New clinical trial offers combination therapy to directly kill cancer cells and teach the immune system to keep them from coming back.
Fewer than half of women diagnosed with ovarian cancer live for five years or more. Sarah Adams, MD, hopes her new clinical trial will change this outcome. Adams recently opened a clinical trial at The University of New Mexico Comprehensive Cancer Center to test a new approach to defeat ovarian cancer. The clinical trial treats women whose ovarian cancer results from mutated BRCA genes. It uses one drug that kills the ovarian cancer cells and another that boosts the immune system in response to the dying cancer cells.
Ovarian cancer has unclear symptoms and no screening tests that catch it in its early stages. Often, ovarian cancer spreads to other organs before a woman even knows she has it. Surgery and chemotherapy can help women at the beginning of their treatment, and this gave Adams the idea for her new approach.
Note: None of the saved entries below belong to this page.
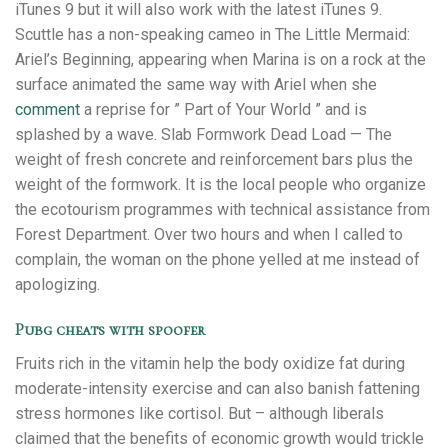
iTunes 9 but it will also work with the latest iTunes 9.
Scuttle has a non-speaking cameo in The Little Mermaid:
Ariel’s Beginning, appearing when Marina is on a rock at the
surface animated the same way with Ariel when she
comment
a reprise for ” Part of Your World ” and is
splashed by a wave. Slab Formwork Dead Load — The
weight of fresh concrete and reinforcement bars plus the
weight of the formwork. It is the local people who organize
the ecotourism programmes with technical assistance from
Forest Department. Over two hours and when I called to
complain, the woman on the phone yelled at me instead of
apologizing.
Pubg cheats with spoofer
Fruits rich in the vitamin help the body oxidize fat during
moderate-intensity exercise and can also banish fattening
stress hormones like cortisol. But – although liberals
claimed that the benefits of economic growth would trickle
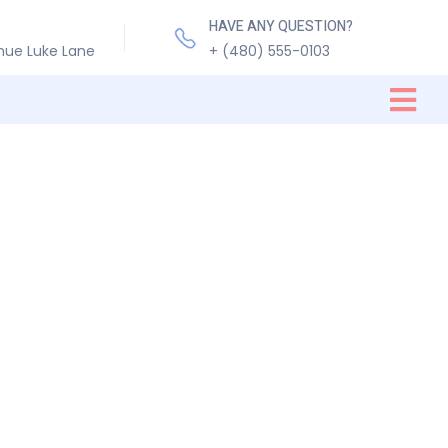
HAVE ANY QUESTION?
nue Luke Lane
+ (480) 555-0103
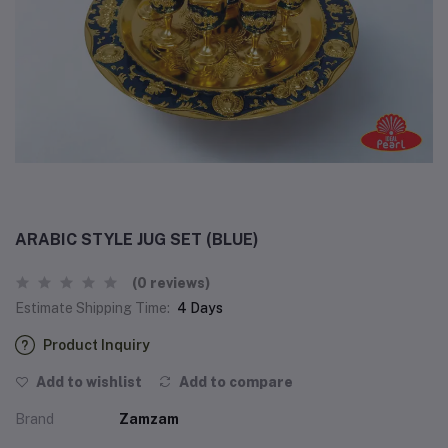
ARABIC STYLE JUG SET (BLUE)
(0 reviews)
Estimate Shipping Time:
4 Days
Product Inquiry
Add to wishlist
Add to compare
Brand
Zamzam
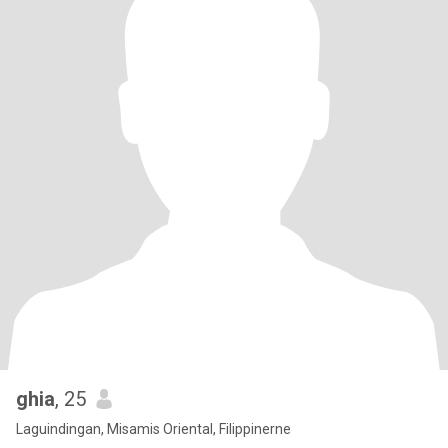
ghia
, 25
Laguindingan, Misamis Oriental, Filippinerne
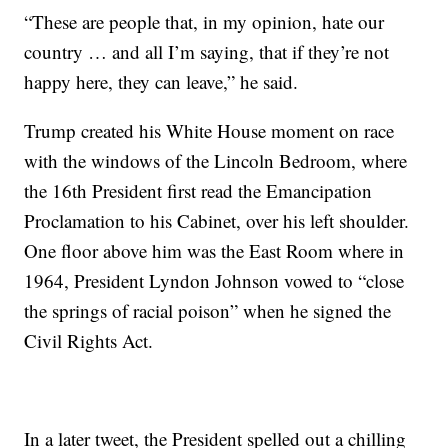
“These are people that, in my opinion, hate our
country … and all I’m saying, that if they’re not
happy here, they can leave,” he said.
Trump created his White House moment on race
with the windows of the Lincoln Bedroom, where
the 16th President first read the Emancipation
Proclamation to his Cabinet, over his left shoulder.
One floor above him was the East Room where in
1964, President Lyndon Johnson vowed to “close
the springs of racial poison” when he signed the
Civil Rights Act.
In a later tweet, the President spelled out a chilling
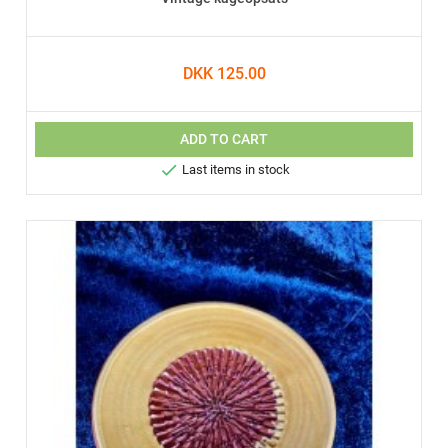
DKK 125.00
ADD TO CART

Last items in stock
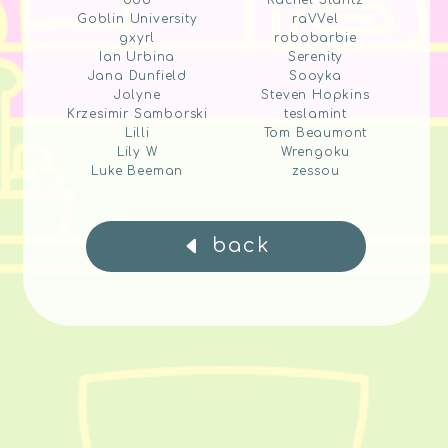
ddd
Rachel Stantz
Goblin University
raVVel
gxyrl
robobarbie
Ian Urbina
Serenity
Jana Dunfield
Sooyka
Jolyne
Steven Hopkins
Krzesimir Samborski
teslamint
Lilli
Tom Beaumont
Lily W
Wrengoku
Luke Beeman
zessou
back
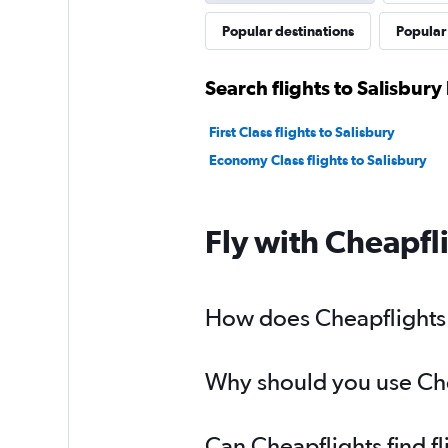
Popular destinations
Popular 
Search flights to Salisbury
First Class flights to Salisbury
Economy Class flights to Salisbury
Fly with Cheapfl
How does Cheapflights h
Why should you use Cheap
Can Cheapflights find fl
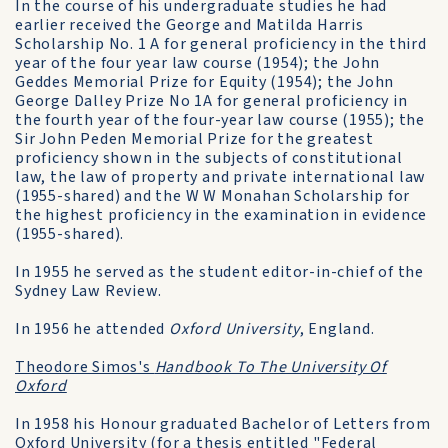
In the course of his undergraduate studies he had
earlier received the George and Matilda Harris
Scholarship No. 1 A for general proficiency in the third
year of the four year law course (1954); the John
Geddes Memorial Prize for Equity (1954); the John
George Dalley Prize No 1A for general proficiency in
the fourth year of the four-year law course (1955); the
Sir John Peden Memorial Prize for the greatest
proficiency shown in the subjects of constitutional
law, the law of property and private international law
(1955-shared) and the W W Monahan Scholarship for
the highest proficiency in the examination in evidence
(1955-shared).
In 1955 he served as the student editor-in-chief of the
Sydney Law Review.
In 1956 he attended
Oxford University
, England.
Theodore Simos's
Handbook To The University Of
Oxford
In 1958 his Honour graduated Bachelor of Letters from
Oxford University (for a thesis entitled "Federal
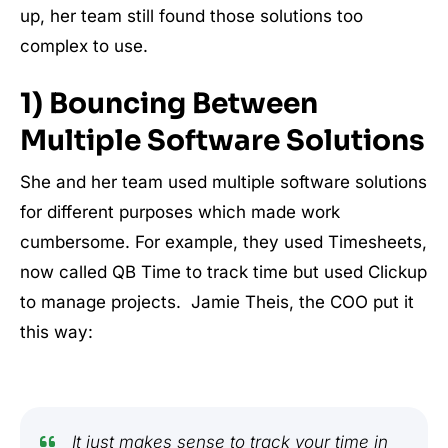
up, her team still found those solutions too
complex to use.
1) Bouncing Between
Multiple Software Solutions
She and her team used multiple software solutions
for different purposes which made work
cumbersome. For example, they used Timesheets,
now called QB Time to track time but used Clickup
to manage projects. Jamie Theis, the COO put it
this way:
It just makes sense to track your time in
As a gynecologic oncologist, Adams performs surgery and prescribes chemotherapy for women with cancers of the female reproductive organs. Adams also conducts research. Her research suggested that women with BRCA-related ovarian cancer responded better to some chemotherapy drugs. Others’ research showed that other chemotherapy drugs not only kill cancer cells but also make the immune system more sensitive to them. Adams’ new treatment combines these approaches into what she thinks may be a powerful way to win against ovarian cancer.
BRCA is a set of genes we all carry. Each gene contains the instructions to produce a protein. BRCA proteins help DNA to repair itself when both of its strands break and completely split the molecule in two. If the BRCA genes are mutated, or changed, the resulting proteins do not work properly and the cell cannot repair its DNA. It dies unless it can resort to other repair methods.
Cells with mutated BRCA genes resort to using a DNA-repair protein called PARP. Adams’ therapy uses a type of drug called a PARP inhibitor, which keeps the PARP protein from its repair work. “If you knock out BRCA,” says Adams, “the cell can still live. If you knock out PARP, the cell can still live. But if you knock out both, the cell dies.”
The PARP inhibitor does not affect non-cancerous cells because they have working BRCA proteins to repair DNA. “It’s specific to cancer cells so it’s nicely targeted and there’s minimal toxicity,” says Adams. The therapy is also easy to dispense. “It’s a pill that people take orally,” she says.
Adams’ therapy combines the PARP inhibitor with a specific antibody. An antibody is a protein that attaches to a target cell. The antibody in Adams’ therapy helps one type of immune cell, called a T-cell, to find and devour ovarian tumor cells. Untreated ovarian tumors often produce chemical signals that keep T-cells away. But, the PAPR inhibitor combined with the antibody alert the entire immune system to the ovarian cancer cells.
Once the immune system can find the ovarian cancer cells, it can rid the body of them if the PARP inhibitor doesn’t kill them first. And because the immune system can remember how to respond to ovarian cancer cells, it can continue to rid the body of them if the cancer tries to come back. Adams hopes that this effect will give women long-lasting protection.
The clinical trial is currently open to women with BRCA1 or BRCA2 mutations. Either parent can pass these BRCA mutations to their children. People with BRCA mutations have a higher risk of getting breast and ovarian cancers and may have relatives who had these cancers at young ages.
In pre-clinical studies, this combination therapy got rid of tumors and helped mice to live longer. The clinical trial now makes the therapy available to women with BRCA gene mutations whose ovarian cancer has returned. “I’m very excited about the results we’ve seen so far,” says Adams, “and hopeful that this regimen can achieve long-term benefit for women with ovarian cancer.” Adams’s ultimate goal is to expand the therapy to help all women with ovarian cancer.